Le mot « artisan » est un mot chargé d'histoire

Chargé de sens, d'émotion, de valeurs.

Certes, il sert quelques fois à désigner un travail approximatif, « un travail d'amateur », mais, plus généralement, il est utilisé pour désigner l'expertise la plus élaborée et la plus noble, dans une démarche globale d'excellence. Il est assez symptomatique, par exemple, que de grands chirurgiens, à la suite d'une opération particulièrement délicate, résument ainsi, très modestement, leur intervention : « J'ai fait un travail d'artisan. »

En ce début 2016, ne pourrions-nous pas nous souhaiter d'être tous, à des titres divers, des artisans ? De rechercher ainsi un état d'esprit dont on a la faiblesse de croire qu'il ferait avancer la société dans le bon sens ?

Pourquoi ? D'abord, parce qu'être artisan c'est être dans l'action. Dans le faire. Nul ne saurait contester l'idée que c'est en se coltinant à la réalité des choses que l'on en comprend mieux la faisabilité et la difficulté et que l'on se donne les moyens de prendre les bonnes décisions.

Un fossé trop important s'est creusé entre ceux qui pensent et ceux qui font, entre la théorie et la pratique, alors que c'est précisément une judicieuse combinaison des deux qui est la source de progrès et de performance

Ensuite, être artisan c'est donner du sens au travail et c'est accéder au désir du travail bien fait. Un boulanger veut faire du bon pain parce qu'il connaît les gens qui vont le manger ; un maçon veut faire une belle maison parce qu'il connaît les personnes qui vont l'habiter. Le désir d'un travail bien fait trouve sa justification, bien sûr dans une démarche économique et commerciale, mais aussi dans une recherche gratifiante de faire du bel ouvrage au bénéfice des autres et d'en retirer une certaine fierté.

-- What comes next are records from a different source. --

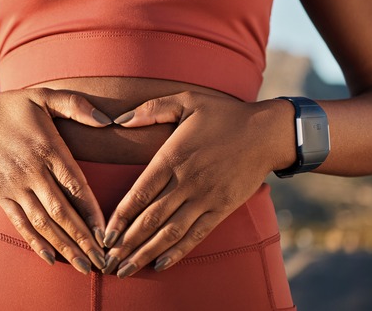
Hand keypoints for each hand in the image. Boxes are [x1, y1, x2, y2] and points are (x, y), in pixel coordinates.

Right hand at [0, 88, 112, 273]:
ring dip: (64, 246)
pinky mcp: (0, 194)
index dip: (92, 211)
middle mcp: (32, 170)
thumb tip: (107, 120)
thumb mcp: (45, 96)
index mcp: (48, 147)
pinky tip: (51, 258)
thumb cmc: (14, 106)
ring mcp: (14, 185)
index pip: (75, 185)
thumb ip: (76, 105)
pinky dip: (35, 242)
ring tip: (84, 267)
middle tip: (103, 261)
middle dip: (83, 239)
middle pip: (61, 211)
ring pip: (42, 222)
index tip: (108, 233)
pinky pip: (19, 222)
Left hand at [100, 92, 292, 276]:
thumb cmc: (224, 114)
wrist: (267, 132)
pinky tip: (161, 265)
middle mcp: (186, 182)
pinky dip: (178, 251)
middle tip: (107, 262)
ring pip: (170, 232)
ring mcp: (205, 198)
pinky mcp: (221, 208)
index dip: (121, 217)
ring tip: (126, 270)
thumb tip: (119, 120)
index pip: (140, 193)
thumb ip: (151, 110)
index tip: (104, 234)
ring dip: (146, 253)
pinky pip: (196, 234)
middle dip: (126, 243)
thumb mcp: (186, 100)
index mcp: (172, 157)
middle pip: (150, 218)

C'est cela, être artisan en 2016. C'est aussi mener une action militante pour passer d'une société du jetable à une société du durable. N'est-ce pas la vocation première de l'artisanat de prendre soin des objets, de les réparer, de les maintenir en bon état de fonctionnement ? N'est-ce pas sa vocation d'utiliser les circuits courts dans son organisation de production et de distribution ? N'est-ce pas sa vocation d'être un modèle économique très pauvre en bilan carbone et très riche en utilisation des ressources locales ?

« Un autre rapport au travail et aux autres »

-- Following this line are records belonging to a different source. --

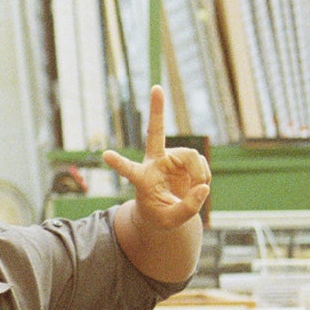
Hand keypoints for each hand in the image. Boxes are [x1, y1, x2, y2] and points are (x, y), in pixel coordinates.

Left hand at [102, 86, 209, 230]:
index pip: (129, 170)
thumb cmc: (161, 216)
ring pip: (192, 157)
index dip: (119, 163)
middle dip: (157, 111)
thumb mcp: (172, 221)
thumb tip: (203, 187)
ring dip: (200, 175)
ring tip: (197, 190)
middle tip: (156, 87)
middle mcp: (154, 162)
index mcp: (141, 179)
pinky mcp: (184, 159)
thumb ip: (188, 208)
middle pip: (156, 133)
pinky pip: (201, 164)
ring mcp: (170, 158)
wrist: (167, 210)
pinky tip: (198, 186)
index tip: (105, 155)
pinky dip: (204, 177)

Enfin, avoir l'esprit artisan, c'est promouvoir toutes les formes d'intelligence et de talents. C'est s'engager pour développer des méthodes pédagogiques, comme l'apprentissage, qui aboutissent à consacrer la pluralité des excellences.

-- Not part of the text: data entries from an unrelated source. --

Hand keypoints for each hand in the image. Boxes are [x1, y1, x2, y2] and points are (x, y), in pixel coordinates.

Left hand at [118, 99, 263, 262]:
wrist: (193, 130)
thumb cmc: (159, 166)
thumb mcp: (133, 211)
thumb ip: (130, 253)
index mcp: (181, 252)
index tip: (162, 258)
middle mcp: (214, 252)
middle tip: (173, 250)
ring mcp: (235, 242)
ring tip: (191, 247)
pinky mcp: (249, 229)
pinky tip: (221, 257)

Depuis tant d'années, depuis trop d'années, on promet un développement de l'apprentissage mais force est de constater que l'on n'en finit pas de rester au niveau des promesses. Là encore, soyons artisans en nous rappelant que ce sont eux, au temps du compagnonnage, qui ont créé ce système original de formation et qui en ont assuré, au fil des siècles, la transmission.

Alors oui, souhaitons-nous un esprit artisan en ce début d'année 2016 car dans une société de la démesure et parfois exagérément immatérielle, ce serait impulser une autre voie dans le rapport au travail et dans le rapport aux autres…

Bref, une respiration humaniste dans un monde qui a tendance à manquer de souffle.

(1) Pascal Pellan est ex-directeur de la chambre des Métiers et de l'artisanat des Côtes-d’Armor.